For the three years we owned it, the car had a few electrical issues from time to time, from little things like random warning lights popping up on the dashboard to the electrical roof mechanism not functioning properly – or at all. However, most of these issues usually sorted themselves out after a while in typical Alfa Romeo fashion.
The clutch would sometimes get ‘stuck’ as the master cylinder had failed, so after a new one was fitted, a real kicker came. The power transfer-case failed.
After tirelessly scouring the internet and calling up authorised dealers and service centres, it came to our attention that even some of the largest Alfa dealers in Australia had never heard of the transfer case failure before, therefore a replacement part was scarce. After months of gathering information and searching, a new transfer case was eventually sourced from a wrecking yard and it was fitted – but not without its cost.

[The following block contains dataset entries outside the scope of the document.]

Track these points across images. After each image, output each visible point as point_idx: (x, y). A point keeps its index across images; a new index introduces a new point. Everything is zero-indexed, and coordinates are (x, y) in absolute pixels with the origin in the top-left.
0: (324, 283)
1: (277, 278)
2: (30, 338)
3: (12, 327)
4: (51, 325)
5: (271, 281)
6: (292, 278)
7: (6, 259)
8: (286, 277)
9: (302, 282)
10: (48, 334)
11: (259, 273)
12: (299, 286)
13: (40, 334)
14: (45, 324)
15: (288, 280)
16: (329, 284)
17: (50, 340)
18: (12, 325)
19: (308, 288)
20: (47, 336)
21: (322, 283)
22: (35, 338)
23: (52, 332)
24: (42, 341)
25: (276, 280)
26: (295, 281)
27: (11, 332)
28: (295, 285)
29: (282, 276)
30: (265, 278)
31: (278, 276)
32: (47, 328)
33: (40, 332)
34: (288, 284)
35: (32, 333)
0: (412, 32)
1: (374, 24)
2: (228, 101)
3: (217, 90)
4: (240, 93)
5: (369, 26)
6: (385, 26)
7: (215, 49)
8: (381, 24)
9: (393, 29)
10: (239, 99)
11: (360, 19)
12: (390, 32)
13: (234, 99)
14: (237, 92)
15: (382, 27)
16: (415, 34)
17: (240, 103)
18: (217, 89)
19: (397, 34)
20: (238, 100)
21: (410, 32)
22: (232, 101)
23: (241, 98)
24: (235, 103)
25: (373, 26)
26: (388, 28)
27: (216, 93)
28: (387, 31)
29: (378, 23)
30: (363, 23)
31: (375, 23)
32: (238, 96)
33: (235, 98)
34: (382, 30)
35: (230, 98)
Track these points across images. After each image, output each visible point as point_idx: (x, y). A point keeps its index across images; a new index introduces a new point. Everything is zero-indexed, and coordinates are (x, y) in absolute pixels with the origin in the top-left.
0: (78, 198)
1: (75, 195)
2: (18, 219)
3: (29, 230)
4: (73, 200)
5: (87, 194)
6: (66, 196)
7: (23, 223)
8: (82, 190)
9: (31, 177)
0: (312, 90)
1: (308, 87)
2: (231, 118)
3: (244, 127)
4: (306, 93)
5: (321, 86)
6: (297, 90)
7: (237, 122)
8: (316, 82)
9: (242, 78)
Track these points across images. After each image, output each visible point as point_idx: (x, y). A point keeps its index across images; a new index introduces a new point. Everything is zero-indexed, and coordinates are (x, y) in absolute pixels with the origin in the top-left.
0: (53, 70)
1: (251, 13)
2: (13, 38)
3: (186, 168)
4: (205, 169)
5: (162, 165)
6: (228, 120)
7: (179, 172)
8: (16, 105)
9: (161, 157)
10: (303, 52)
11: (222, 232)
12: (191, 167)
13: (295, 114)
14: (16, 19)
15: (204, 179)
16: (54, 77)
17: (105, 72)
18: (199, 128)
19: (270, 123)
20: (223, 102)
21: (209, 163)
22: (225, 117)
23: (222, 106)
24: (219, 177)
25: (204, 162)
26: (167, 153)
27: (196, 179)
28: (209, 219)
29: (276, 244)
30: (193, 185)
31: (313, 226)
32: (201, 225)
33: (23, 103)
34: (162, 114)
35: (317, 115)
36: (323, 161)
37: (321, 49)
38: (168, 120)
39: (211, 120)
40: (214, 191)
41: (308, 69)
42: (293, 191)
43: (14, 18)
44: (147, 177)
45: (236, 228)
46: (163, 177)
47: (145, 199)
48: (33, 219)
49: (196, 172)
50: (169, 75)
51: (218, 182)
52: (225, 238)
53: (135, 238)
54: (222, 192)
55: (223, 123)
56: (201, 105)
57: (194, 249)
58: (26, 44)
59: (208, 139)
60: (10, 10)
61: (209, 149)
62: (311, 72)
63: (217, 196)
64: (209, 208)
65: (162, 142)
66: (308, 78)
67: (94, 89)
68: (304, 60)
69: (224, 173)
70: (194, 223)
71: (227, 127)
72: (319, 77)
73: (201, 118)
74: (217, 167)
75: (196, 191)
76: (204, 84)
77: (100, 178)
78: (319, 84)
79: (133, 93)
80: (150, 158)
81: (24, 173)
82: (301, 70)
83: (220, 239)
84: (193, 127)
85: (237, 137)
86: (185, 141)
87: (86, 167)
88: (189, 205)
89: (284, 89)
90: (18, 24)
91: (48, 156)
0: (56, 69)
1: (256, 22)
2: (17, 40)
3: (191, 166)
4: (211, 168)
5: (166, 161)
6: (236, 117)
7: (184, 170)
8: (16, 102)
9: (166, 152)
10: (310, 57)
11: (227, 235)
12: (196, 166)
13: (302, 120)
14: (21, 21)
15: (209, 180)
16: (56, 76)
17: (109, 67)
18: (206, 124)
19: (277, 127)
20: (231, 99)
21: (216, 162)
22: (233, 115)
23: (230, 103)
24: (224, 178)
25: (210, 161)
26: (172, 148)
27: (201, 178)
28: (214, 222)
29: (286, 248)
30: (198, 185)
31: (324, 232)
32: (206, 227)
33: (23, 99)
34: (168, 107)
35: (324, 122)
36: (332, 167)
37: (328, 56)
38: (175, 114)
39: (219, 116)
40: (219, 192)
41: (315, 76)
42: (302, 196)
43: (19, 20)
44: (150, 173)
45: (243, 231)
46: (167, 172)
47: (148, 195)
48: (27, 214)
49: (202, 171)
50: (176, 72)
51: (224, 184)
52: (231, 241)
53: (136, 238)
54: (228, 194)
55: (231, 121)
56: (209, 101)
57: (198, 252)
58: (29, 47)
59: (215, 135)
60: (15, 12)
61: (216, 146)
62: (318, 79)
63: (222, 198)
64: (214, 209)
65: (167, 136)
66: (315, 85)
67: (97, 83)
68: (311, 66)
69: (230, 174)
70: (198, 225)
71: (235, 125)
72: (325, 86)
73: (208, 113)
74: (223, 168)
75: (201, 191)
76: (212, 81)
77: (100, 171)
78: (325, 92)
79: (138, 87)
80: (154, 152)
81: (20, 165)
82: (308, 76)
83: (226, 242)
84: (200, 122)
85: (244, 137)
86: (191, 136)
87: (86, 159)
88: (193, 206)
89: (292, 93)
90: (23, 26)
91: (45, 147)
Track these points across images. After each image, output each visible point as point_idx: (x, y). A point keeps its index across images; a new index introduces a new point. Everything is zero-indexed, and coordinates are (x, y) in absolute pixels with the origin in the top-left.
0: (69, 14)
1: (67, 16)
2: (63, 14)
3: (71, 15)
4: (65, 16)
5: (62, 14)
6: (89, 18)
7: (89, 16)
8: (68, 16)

Even after all the negatives we pointed out, the high cost of maintenance and all the problems we stated, we don’t want you as the reader to think it was a bad car. We still think to this day that the Alfa Spider was an incredible car to own, and it’s certainly an experience we don’t regret. One of the most beautiful cars ever made, presented by an incredible Italian automaker, the Alfa Spider is one truly worth owning for the adventure. The design is incredible, the sound is spectacular, and we honestly would turn a blind eye to the downsides if we were ever to own one again. So to answer a question we asked at the beginning.
Was the General Motors Alfa Spider a Real Alfa Romeo?
We’d like to think the best way to describe an Alfa Romeo is – besides the long list of problems and the even longer list of why you shouldn’t buy one, somehow it still manages to draw you in. And the Type 939 Alfa Romeo Spider does exactly that.
Beautiful, but let down by its dynamics.